The paper's editorial said: “What is so infuriating is that the Sussexes continue to make millions out of their royal connections while trashing the institution that sustains them.

“If they loathe the monarchy so much, why not voluntarily give up their titles? They won't because that would mean losing their meal ticket.

“In her first major speech in 1947, the soon-to-be queen declared that her whole life would be devoted to public service. How deeply sad that her grandson and his wife are dedicated only to serving themselves.”

Under the headline “Meg it stop”, The Sun also suggested the pair give up their titles to “bring this sorry soap opera to an end”.

“Harry and Meg's game is clear,” the editorial added.

“This was a docuseries made for an American audience — cementing their moneymaking potential in the US — and to hell with everything and everybody else, including the truth.”

But many critics in the US appeared unimpressed.

Variety's chief television critic, Daniel D'Addario, said that the couple had previously “shocked the world multiple times over” — both with the infamous “Megxit” and subsequent interview with Oprah Winfrey in March 2021.

“With today's release … the Sussexes surprise us yet again, with just how narrow their vision of their fame is, how pinched and unimaginative their presence on the world stage has become,” he wrote.

“They may have shed their responsibilities to the crown, but they're still in a kind of service.

“There's an air of duty about the entire enterprise of Harry & Meghan, as if they're honour-bound to keep reciting their personal story until we eventually lose interest.”

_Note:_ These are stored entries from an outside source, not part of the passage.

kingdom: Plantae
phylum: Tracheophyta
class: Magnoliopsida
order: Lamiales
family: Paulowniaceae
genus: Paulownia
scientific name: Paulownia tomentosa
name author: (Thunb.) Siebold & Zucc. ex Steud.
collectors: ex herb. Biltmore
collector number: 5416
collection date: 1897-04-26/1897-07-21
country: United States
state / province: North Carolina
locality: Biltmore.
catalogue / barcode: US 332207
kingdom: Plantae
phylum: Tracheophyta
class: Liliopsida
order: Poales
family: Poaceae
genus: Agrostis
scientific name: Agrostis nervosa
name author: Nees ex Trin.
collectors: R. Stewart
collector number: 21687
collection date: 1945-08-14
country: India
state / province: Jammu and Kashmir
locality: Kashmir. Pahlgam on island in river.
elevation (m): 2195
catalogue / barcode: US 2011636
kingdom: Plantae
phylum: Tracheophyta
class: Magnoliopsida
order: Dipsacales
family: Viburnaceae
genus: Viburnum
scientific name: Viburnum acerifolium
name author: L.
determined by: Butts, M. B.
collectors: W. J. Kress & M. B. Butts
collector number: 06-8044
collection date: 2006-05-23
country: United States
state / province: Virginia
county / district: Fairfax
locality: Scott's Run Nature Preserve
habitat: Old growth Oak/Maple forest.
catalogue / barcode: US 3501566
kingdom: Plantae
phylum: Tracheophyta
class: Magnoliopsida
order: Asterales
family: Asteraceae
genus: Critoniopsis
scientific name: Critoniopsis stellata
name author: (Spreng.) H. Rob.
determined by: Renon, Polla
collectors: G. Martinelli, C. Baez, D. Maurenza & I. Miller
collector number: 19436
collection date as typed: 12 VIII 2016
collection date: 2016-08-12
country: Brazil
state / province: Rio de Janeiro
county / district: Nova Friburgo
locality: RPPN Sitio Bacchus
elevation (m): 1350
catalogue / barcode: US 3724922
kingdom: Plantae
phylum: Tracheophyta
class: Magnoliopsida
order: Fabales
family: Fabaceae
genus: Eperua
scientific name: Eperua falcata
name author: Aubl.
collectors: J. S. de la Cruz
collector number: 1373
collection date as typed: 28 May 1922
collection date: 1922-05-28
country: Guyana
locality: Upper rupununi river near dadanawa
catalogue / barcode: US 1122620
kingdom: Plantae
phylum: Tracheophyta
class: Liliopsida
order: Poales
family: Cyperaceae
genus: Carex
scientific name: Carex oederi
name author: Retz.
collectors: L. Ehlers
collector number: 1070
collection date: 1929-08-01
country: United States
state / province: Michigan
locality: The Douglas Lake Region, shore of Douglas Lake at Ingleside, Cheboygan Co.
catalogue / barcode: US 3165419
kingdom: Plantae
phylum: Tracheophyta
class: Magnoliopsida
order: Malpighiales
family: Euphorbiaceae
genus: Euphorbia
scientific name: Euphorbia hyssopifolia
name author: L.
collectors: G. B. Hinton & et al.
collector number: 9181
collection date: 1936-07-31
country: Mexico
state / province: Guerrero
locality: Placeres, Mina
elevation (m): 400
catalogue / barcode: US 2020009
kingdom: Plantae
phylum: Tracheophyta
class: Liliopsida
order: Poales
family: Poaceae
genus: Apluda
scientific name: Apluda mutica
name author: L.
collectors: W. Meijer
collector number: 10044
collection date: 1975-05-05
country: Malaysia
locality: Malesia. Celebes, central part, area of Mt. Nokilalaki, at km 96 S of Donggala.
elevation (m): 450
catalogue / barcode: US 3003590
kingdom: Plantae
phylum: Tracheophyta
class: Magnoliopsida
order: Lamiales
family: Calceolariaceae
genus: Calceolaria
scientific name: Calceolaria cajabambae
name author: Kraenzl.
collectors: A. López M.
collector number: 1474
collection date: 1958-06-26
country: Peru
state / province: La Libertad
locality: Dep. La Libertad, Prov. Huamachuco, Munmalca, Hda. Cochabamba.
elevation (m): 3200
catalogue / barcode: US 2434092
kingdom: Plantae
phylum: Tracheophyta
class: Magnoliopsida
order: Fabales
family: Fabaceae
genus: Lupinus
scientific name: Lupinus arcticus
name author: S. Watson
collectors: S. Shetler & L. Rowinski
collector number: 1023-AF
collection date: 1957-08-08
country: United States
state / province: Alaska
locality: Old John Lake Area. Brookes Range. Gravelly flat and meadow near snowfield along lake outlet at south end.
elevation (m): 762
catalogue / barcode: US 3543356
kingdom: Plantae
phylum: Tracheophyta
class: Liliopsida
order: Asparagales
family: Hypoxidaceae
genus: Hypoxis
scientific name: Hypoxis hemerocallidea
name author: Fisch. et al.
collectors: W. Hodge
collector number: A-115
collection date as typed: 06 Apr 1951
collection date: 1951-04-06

Prince Harry and Meghan Duchess of Sussex through the years — in pictures

Stephanie Bunbury, of Deadline, said: “The story so far is a straightforward romance, with the best-looking royals no longer in the business seen sitting on a couch agreeing that, guess what, they fell madly in love on their second date,” she wrote.

“None of this, however, is the royal evisceration we have been expecting.

“Presumably, the Harry Formerly Known As a Prince and his maligned wife will go into a bit more detail in next week's Volume II on what prompted them to walk away from the whole thing and set up shop in California.”

Writers for The Hollywood Reporter said that despite viewers experiencing “an intimate retelling” of Prince Harry and Meghan's “great love story” there was no “truly groundbreaking content”.

“While expectations of what the documentary might reveal were high, the audience is not enlightened about anything truly groundbreaking in the first three episodes,” a THR article read.

The couple are believed to have received more than £100 million from Spotify and streaming giant Netflix after quitting as senior working royals.

The final three episodes, which will be streamed on December 15, are expected to focus more overtly on criticism of the royal family.